*** SOURCE DATA Section Begins ***
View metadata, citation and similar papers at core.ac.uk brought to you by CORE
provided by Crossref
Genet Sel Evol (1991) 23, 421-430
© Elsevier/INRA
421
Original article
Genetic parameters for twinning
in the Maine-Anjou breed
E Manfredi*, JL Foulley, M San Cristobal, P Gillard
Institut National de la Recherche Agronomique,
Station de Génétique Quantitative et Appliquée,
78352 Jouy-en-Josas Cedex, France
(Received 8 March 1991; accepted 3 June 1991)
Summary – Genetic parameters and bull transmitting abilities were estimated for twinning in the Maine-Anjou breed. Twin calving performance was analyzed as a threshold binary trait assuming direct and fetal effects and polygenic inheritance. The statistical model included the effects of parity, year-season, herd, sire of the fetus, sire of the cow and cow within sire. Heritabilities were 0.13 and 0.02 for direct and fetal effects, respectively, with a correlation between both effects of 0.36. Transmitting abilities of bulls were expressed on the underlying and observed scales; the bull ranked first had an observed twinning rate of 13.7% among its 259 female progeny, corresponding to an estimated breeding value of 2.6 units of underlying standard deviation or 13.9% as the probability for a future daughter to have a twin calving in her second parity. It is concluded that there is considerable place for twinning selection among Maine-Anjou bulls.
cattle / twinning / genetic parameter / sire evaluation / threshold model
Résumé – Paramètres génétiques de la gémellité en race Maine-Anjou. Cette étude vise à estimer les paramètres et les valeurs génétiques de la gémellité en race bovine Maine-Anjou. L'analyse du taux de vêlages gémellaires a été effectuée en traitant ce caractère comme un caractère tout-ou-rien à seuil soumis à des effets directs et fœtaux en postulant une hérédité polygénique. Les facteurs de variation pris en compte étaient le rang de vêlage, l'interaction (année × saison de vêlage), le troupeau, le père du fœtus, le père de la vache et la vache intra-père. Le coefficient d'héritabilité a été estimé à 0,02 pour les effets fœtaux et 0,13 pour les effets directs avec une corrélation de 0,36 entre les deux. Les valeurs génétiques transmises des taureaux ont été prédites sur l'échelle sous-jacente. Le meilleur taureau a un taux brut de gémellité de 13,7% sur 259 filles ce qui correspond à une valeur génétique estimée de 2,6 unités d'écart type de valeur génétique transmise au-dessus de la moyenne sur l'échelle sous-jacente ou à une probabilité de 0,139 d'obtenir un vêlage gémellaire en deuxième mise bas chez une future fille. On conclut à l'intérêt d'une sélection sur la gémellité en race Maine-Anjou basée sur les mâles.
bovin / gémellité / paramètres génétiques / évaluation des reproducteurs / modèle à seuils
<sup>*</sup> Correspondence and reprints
*** SOURCE DATA Section Ends ***
● **WHAT THE TASK ASKS**
Everything from the first line of the records above through the line containing "cattle / twinning" should be restated word for word; leave out all other lines.

● **WORKED SOLUTION**
View metadata, citation and similar papers at core.ac.uk brought to you by CORE
provided by Crossref
Genet Sel Evol (1991) 23, 421-430
© Elsevier/INRA
421
Original article
Genetic parameters for twinning
in the Maine-Anjou breed
E Manfredi*, JL Foulley, M San Cristobal, P Gillard
Institut National de la Recherche Agronomique,
Station de Génétique Quantitative et Appliquée,
78352 Jouy-en-Josas Cedex, France
(Received 8 March 1991; accepted 3 June 1991)
Summary – Genetic parameters and bull transmitting abilities were estimated for twinning in the Maine-Anjou breed. Twin calving performance was analyzed as a threshold binary trait assuming direct and fetal effects and polygenic inheritance. The statistical model included the effects of parity, year-season, herd, sire of the fetus, sire of the cow and cow within sire. Heritabilities were 0.13 and 0.02 for direct and fetal effects, respectively, with a correlation between both effects of 0.36. Transmitting abilities of bulls were expressed on the underlying and observed scales; the bull ranked first had an observed twinning rate of 13.7% among its 259 female progeny, corresponding to an estimated breeding value of 2.6 units of underlying standard deviation or 13.9% as the probability for a future daughter to have a twin calving in her second parity. It is concluded that there is considerable place for twinning selection among Maine-Anjou bulls.
cattle / twinning / genetic parameter / sire evaluation / threshold model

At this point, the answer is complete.